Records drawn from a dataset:
----
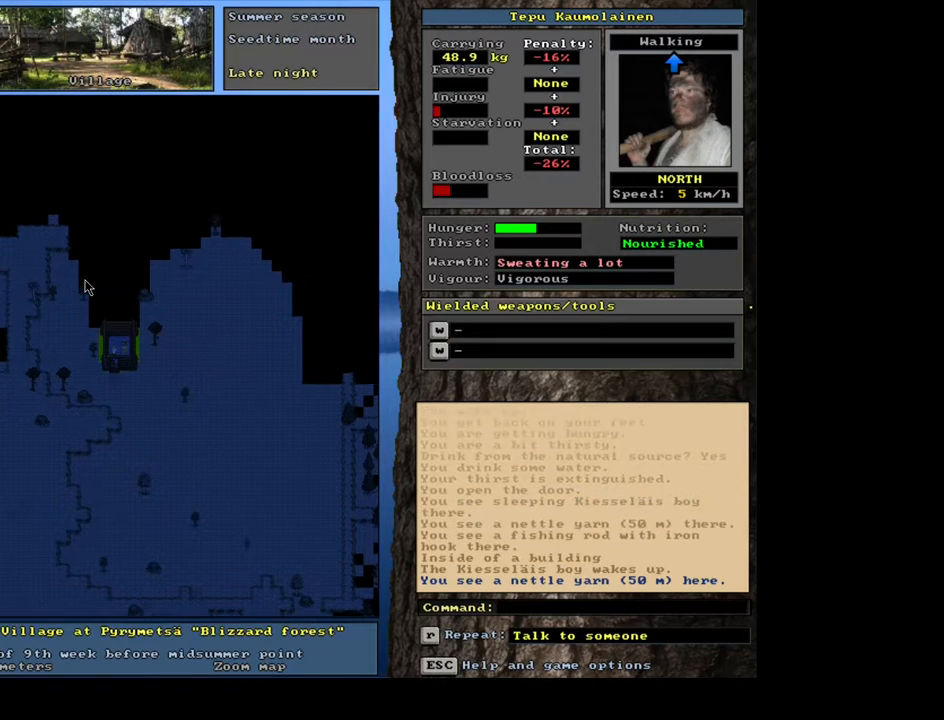
{"keys": [], "mouse": [], "events": [[17, "num9", "up"], [300, "ctrl_l", "up"]]}
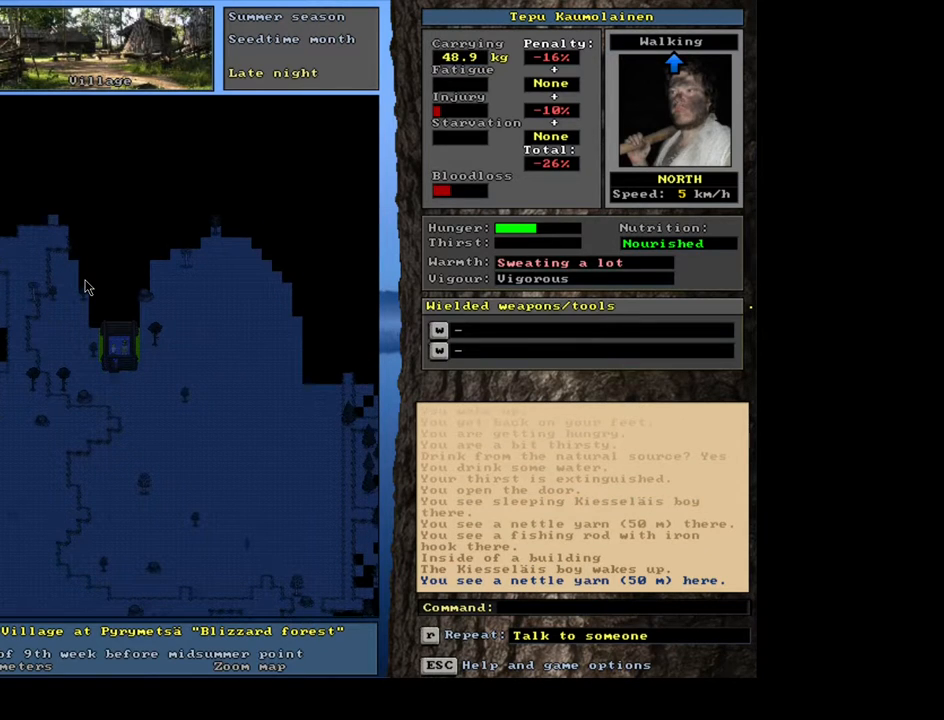
{"keys": ["shift_l"], "mouse": [], "events": [[483, "shift_l", "down"]]}
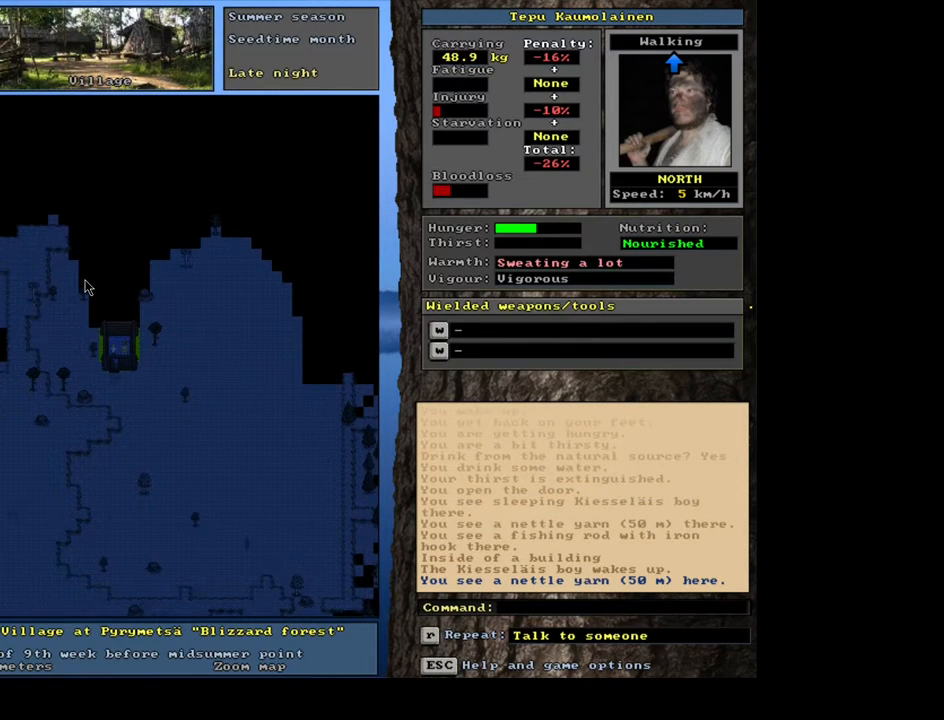
{"keys": [], "mouse": [], "events": [[83, "g", "down"], [167, "g", "up"], [183, "shift_l", "up"]]}
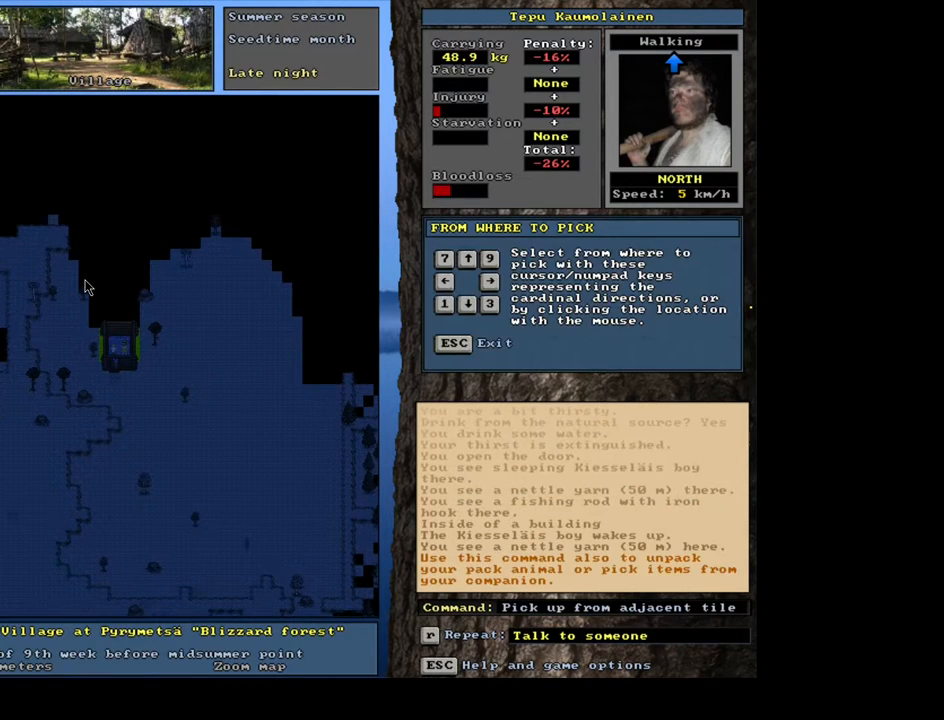
{"keys": [], "mouse": [], "events": [[167, "up", "down"], [250, "up", "up"]]}
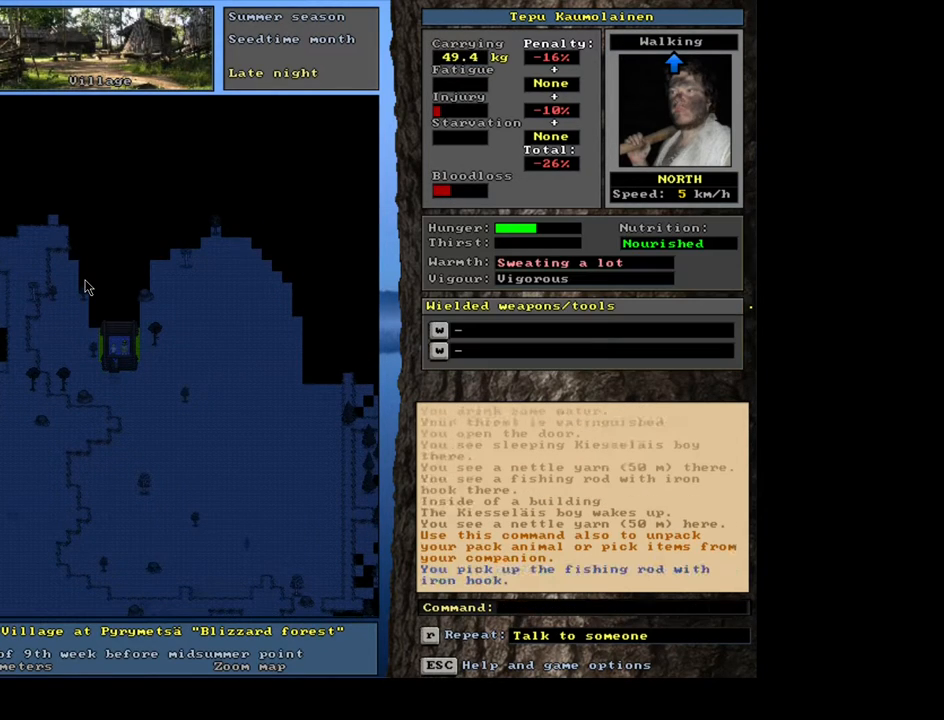
{"keys": [], "mouse": [], "events": []}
----
● Goal of the exercise
Would you write each entry out again exactly, omitting the images?

● Response area
{"keys": [], "mouse": [], "events": [[17, "num9", "up"], [300, "ctrl_l", "up"]]}
{"keys": ["shift_l"], "mouse": [], "events": [[483, "shift_l", "down"]]}
{"keys": [], "mouse": [], "events": [[83, "g", "down"], [167, "g", "up"], [183, "shift_l", "up"]]}
{"keys": [], "mouse": [], "events": [[167, "up", "down"], [250, "up", "up"]]}
{"keys": [], "mouse": [], "events": []}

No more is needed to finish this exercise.